During a press conference, the director of the Norwegian Institute of Public Health, Camilla Stoltenberg, explained this choice "

not because the vaccine does not work for the elderly but because the documentation is so limited

".

The health authorities of Germany, France and Sweden have also set 65 years as the age limit beyond which the vaccine from the Swedish-British laboratory is not recommended.

In Norway as in Denmark, an exemption will be made among those under 65 years of age for people suffering from underlying conditions and at high risk of developing a severe form of Covid: they will continue to receive messenger RNA vaccines. of the Pfizer / BioNTech and Moderna groups.

For others to whom AstraZeneca vaccine will be administered, there will be an interval of nine to twelve weeks between the first and second dose injections in Norway and four to twelve weeks in Denmark.

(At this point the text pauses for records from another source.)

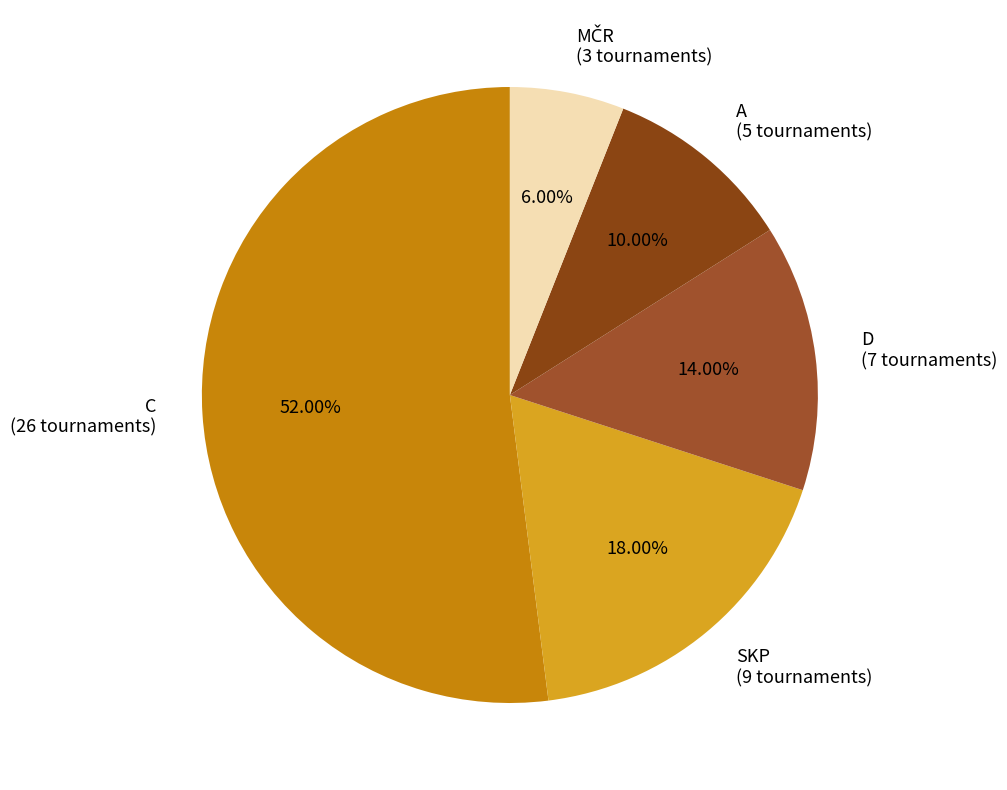

What is the majority slice?

C (26 tournaments)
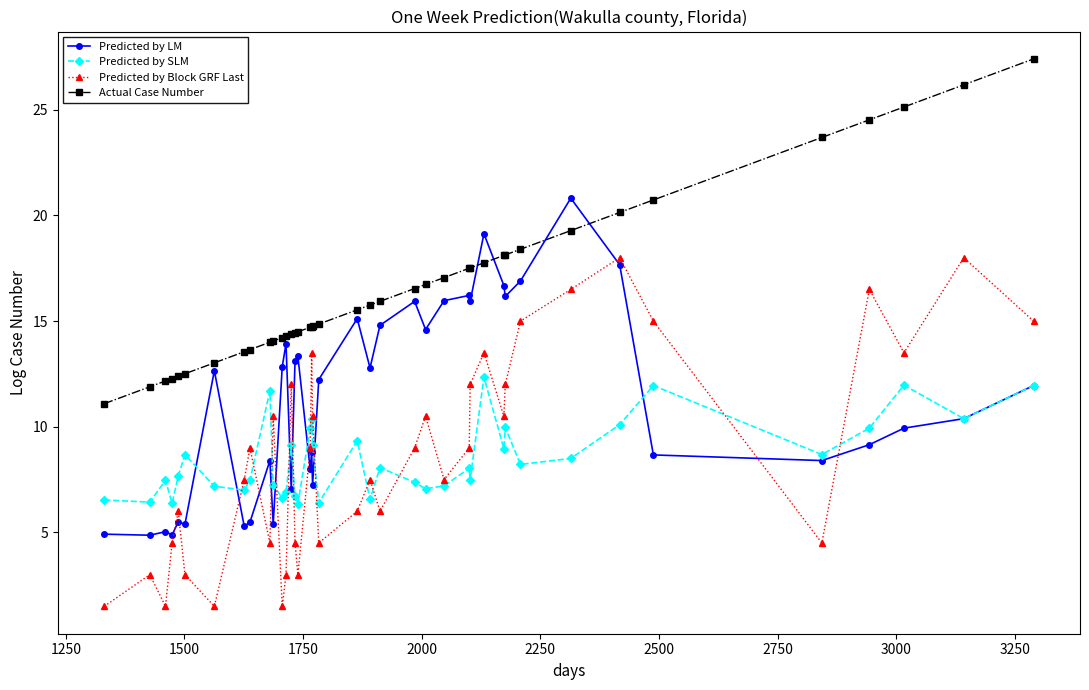

True or false: Predicted by LM and Predicted by Block GRF Last intersect in this chart.

True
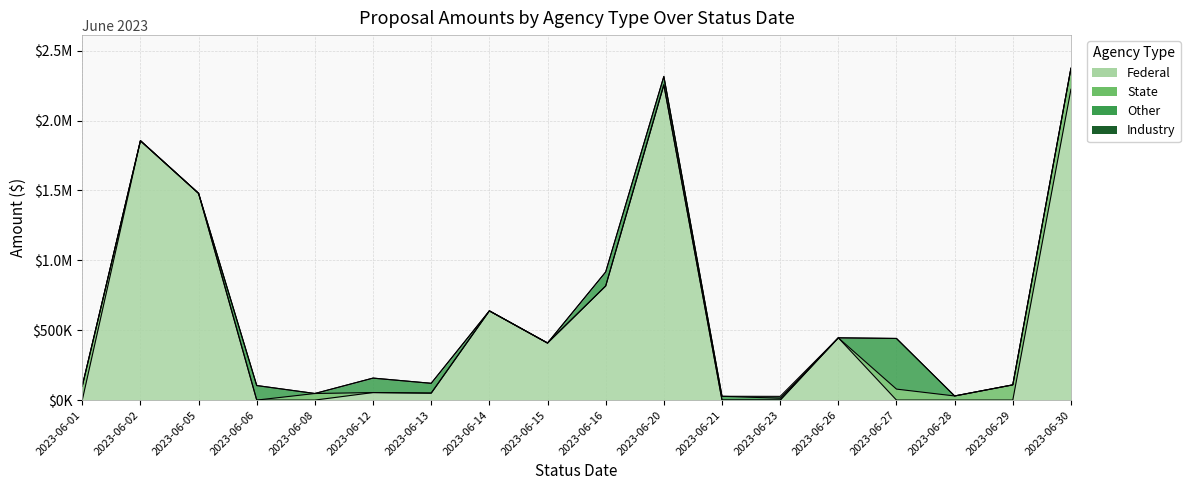

What is the sum of the Federal values at 2023-06-21 and 2023-06-02?

1856250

We see that a longer interval between doses results in better protection,

” said Sara Watle, FHI physician.

Relatively spared from the pandemic, Norway has one of the lowest incidence rates (average number of new cases per 100,000 inhabitants over 14 days) in Europe, according to the European Center for Disease Prevention and Control (ECDC ).

To date, at least 135,000 people have received a first dose and more than 30,000 a second dose of Pfizer / BioNTech or Moderna vaccines in the kingdom of 5.4 million people, which officially hopes to have vaccinated a large part of the population. adult by summer.

In Denmark, the EU country with the most advanced vaccination campaign after Malta, 1.68% of 5.8 million inhabitants are fully vaccinated and 3.28% have received a first dose.

The country expects to have offered vaccination to its entire adult population by July 4.